砂上の楼閣

「山には山の憂いあり、海には海の悲しみが」という歌詞の歌がある。古い歌なので、御存知の方はある程度の年齢層だが。

私は山に住んでいる。しかし若いころは海辺に住むのが憧れだったし、三陸海岸は訪れてみたい場所だった。以前住んだマルセイユの近くには、リアス式海岸とかフィヨルドと呼ぶには規模が小さいが、入り組んだ入り江の連続する場所があり、カランクと呼ばれていた。

景色がよく、夏場にはよく訪れた。白い浜辺の海岸もいいが、山が海に迫った海岸を海側から見ていくのも楽しかった。三陸海岸は訪れたことがなく、いつの日かと思っていた。

しかし、この災害で、しばらくはいけないだろう。景色がよく、海の幸が豊富なこの地が、観光客を受け入れるのはずいぶん先のことになるだろう。

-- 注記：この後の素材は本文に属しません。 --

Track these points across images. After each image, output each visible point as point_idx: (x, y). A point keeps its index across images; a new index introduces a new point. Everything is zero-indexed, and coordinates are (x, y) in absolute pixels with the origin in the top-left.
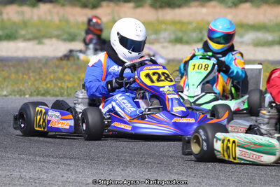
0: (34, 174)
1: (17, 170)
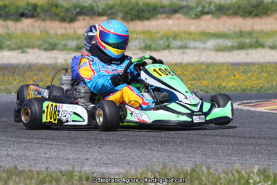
0: (19, 152)
1: (5, 149)
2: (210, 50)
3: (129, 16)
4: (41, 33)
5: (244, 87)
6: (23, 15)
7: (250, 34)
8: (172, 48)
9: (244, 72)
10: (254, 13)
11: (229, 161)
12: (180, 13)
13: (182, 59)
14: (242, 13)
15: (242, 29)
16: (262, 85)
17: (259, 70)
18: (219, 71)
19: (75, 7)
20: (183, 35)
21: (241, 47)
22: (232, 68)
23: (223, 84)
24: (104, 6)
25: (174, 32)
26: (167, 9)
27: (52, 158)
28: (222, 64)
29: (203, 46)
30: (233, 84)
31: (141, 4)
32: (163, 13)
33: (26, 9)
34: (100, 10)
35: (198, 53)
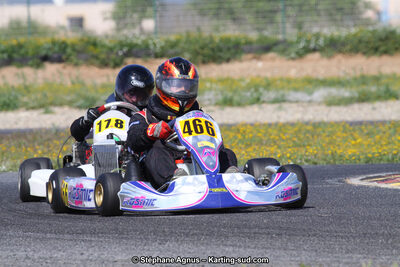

海辺が津波でこわいなら、山なら大丈夫か、それは言えない。今住んでいるところは高度1000メートルの山間地だが、浅間山噴火の危険はあるし、台風や大雨で、山崩れ、がけ崩れ、倒木、落石、などの危険があり、その結果の道路寸断や、通行不能、停電、断水など、いともたやすく起るだろう。

どこに住めばいいのか。どのような家屋にすめばいいのか、いろいろ考える。ここが安全ですと言われても、必ずしも住めるものではない。私たちはもう退職者として、住む場所を選ばなくてもすむけれど、それでも外国とも言われれば、身うちや友人の意見も聞きたくなる。

パオに住んで、いつでも移動可能なモンゴルの遊牧民のように暮らすか、ベドウィン的生活をするか、エスキモーのように氷上での生活を選ぶか、移動を簡単にすれば、こういった喪失感はもたずにすむのかもしれない。

いずれにせよ、これまでの定着したと思っていた暮らしは、砂上の楼閣にすぎないことがわかった。